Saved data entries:
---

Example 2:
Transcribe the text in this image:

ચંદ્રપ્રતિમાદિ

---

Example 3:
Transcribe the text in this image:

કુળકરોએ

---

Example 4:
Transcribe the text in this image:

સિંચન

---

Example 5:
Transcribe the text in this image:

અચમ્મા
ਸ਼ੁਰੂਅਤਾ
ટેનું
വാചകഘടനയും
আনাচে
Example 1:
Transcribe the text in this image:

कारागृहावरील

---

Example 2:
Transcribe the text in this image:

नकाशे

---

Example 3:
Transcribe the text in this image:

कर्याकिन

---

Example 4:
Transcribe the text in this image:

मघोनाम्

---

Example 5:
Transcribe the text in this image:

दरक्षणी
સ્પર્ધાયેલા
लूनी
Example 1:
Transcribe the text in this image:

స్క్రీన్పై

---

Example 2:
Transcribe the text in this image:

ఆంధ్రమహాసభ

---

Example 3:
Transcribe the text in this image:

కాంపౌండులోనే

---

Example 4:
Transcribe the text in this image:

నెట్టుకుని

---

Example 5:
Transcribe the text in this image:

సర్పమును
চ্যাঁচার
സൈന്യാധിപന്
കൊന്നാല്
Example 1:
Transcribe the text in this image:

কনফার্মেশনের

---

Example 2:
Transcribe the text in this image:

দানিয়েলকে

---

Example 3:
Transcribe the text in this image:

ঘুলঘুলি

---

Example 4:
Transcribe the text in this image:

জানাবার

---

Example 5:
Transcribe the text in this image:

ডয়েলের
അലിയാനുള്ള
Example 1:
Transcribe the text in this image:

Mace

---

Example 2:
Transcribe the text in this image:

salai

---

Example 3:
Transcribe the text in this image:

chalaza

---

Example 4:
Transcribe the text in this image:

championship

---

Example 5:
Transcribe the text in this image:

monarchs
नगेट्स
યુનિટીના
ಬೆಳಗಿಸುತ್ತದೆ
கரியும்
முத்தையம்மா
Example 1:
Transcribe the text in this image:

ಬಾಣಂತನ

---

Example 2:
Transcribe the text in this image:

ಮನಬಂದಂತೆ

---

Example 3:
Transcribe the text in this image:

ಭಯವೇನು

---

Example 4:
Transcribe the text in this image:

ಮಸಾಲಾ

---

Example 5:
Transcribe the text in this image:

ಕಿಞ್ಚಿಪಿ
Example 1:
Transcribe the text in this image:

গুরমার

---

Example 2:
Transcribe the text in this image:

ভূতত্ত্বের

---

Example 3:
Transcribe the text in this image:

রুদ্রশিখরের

ABOUT THIS TASK
All of the records above should be given again exactly as written.

FINISHED TASK
---

Example 2:
Transcribe the text in this image:

ચંદ્રપ્રતિમાદિ

---

Example 3:
Transcribe the text in this image:

કુળકરોએ

---

Example 4:
Transcribe the text in this image:

સિંચન

---

Example 5:
Transcribe the text in this image:

અચમ્મા
ਸ਼ੁਰੂਅਤਾ
ટેનું
വാചകഘടനയും
আনাচে
Example 1:
Transcribe the text in this image:

कारागृहावरील

---

Example 2:
Transcribe the text in this image:

नकाशे

---

Example 3:
Transcribe the text in this image:

कर्याकिन

---

Example 4:
Transcribe the text in this image:

मघोनाम्

---

Example 5:
Transcribe the text in this image:

दरक्षणी
સ્પર્ધાયેલા
लूनी
Example 1:
Transcribe the text in this image:

స్క్రీన్పై

---

Example 2:
Transcribe the text in this image:

ఆంధ్రమహాసభ

---

Example 3:
Transcribe the text in this image:

కాంపౌండులోనే

---

Example 4:
Transcribe the text in this image:

నెట్టుకుని

---

Example 5:
Transcribe the text in this image:

సర్పమును
চ্যাঁচার
സൈന്യാധിപന്
കൊന്നാല്
Example 1:
Transcribe the text in this image:

কনফার্মেশনের

---

Example 2:
Transcribe the text in this image:

দানিয়েলকে

---

Example 3:
Transcribe the text in this image:

ঘুলঘুলি

---

Example 4:
Transcribe the text in this image:

জানাবার

---

Example 5:
Transcribe the text in this image:

ডয়েলের
അലിയാനുള്ള
Example 1:
Transcribe the text in this image:

Mace

---

Example 2:
Transcribe the text in this image:

salai

---

Example 3:
Transcribe the text in this image:

chalaza

---

Example 4:
Transcribe the text in this image:

championship

---

Example 5:
Transcribe the text in this image:

monarchs
नगेट्स
યુનિટીના
ಬೆಳಗಿಸುತ್ತದೆ
கரியும்
முத்தையம்மா
Example 1:
Transcribe the text in this image:

ಬಾಣಂತನ

---

Example 2:
Transcribe the text in this image:

ಮನಬಂದಂತೆ

---

Example 3:
Transcribe the text in this image:

ಭಯವೇನು

---

Example 4:
Transcribe the text in this image:

ಮಸಾಲಾ

---

Example 5:
Transcribe the text in this image:

ಕಿಞ್ಚಿಪಿ
Example 1:
Transcribe the text in this image:

গুরমার

---

Example 2:
Transcribe the text in this image:

ভূতত্ত্বের

---

Example 3:
Transcribe the text in this image:

রুদ্রশিখরের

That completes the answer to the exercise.